The Annals of Statistics
- Ann. Statist.
- Volume 43, Number 6 (2015), 2412-2450.
Aggregation of predictors for nonstationary sub-linear processes and online adaptive forecasting of time varying autoregressive processes
Christophe Giraud, François Roueff, and Andres Sanchez-Perez
Abstract
In this work, we study the problem of aggregating a finite number of predictors for nonstationary sub-linear processes. We provide oracle inequalities relying essentially on three ingredients: (1) a uniform bound of the $\ell^{1}$ norm of the time varying sub-linear coefficients, (2) a Lipschitz assumption on the predictors and (3) moment conditions on the noise appearing in the linear representation. Two kinds of aggregations are considered giving rise to different moment conditions on the noise and more or less sharp oracle inequalities. We apply this approach for deriving an adaptive predictor for locally stationary time varying autoregressive (TVAR) processes. It is obtained by aggregating a finite number of well chosen predictors, each of them enjoying an optimal minimax convergence rate under specific smoothness conditions on the TVAR coefficients. We show that the obtained aggregated predictor achieves a minimax rate while adapting to the unknown smoothness. To prove this result, a lower bound is established for the minimax rate of the prediction risk for the TVAR process. Numerical experiments complete this study. An important feature of this approach is that the aggregated predictor can be computed recursively and is thus applicable in an online prediction context.

What is being asked — According to the abstract, what property of the aggregated predictor makes it applicable in an online prediction context? The items that follow come from a different source than the abstract.

Given information —
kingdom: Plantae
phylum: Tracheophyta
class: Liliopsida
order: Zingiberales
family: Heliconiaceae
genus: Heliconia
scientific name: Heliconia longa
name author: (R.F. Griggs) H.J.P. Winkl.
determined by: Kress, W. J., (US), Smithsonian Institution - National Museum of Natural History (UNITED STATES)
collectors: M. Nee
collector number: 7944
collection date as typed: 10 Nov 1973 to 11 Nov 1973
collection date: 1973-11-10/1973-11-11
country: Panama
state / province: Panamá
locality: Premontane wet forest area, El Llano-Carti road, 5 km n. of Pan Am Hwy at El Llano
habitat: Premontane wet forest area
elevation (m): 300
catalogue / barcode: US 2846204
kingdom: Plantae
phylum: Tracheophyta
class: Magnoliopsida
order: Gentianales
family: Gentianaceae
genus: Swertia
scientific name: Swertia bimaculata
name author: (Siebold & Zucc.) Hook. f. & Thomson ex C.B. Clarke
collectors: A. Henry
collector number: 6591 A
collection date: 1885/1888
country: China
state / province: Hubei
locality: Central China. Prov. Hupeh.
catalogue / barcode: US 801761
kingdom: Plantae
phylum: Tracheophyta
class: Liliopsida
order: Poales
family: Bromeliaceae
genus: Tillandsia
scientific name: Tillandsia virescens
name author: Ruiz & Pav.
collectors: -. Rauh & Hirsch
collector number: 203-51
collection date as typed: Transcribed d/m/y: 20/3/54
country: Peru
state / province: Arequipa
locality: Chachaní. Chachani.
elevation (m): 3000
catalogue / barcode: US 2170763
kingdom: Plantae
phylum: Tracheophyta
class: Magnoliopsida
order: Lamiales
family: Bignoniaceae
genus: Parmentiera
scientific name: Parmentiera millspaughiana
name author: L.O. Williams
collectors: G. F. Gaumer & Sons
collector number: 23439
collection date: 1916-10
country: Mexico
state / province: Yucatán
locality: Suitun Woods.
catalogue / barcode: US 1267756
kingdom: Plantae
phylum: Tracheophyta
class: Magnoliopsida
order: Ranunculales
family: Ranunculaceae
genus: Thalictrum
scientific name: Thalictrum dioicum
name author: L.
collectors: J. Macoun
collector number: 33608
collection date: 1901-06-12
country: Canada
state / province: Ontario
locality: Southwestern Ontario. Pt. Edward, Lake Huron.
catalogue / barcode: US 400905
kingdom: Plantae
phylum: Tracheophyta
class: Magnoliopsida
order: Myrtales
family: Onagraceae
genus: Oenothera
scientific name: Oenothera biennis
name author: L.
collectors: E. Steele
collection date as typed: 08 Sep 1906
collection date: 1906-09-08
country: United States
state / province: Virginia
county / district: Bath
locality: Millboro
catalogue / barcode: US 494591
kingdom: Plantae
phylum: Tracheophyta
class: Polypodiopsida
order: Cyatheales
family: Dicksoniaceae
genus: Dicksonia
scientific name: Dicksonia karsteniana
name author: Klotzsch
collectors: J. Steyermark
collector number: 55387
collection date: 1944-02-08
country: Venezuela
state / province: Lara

Solution to this task — It can be computed recursively.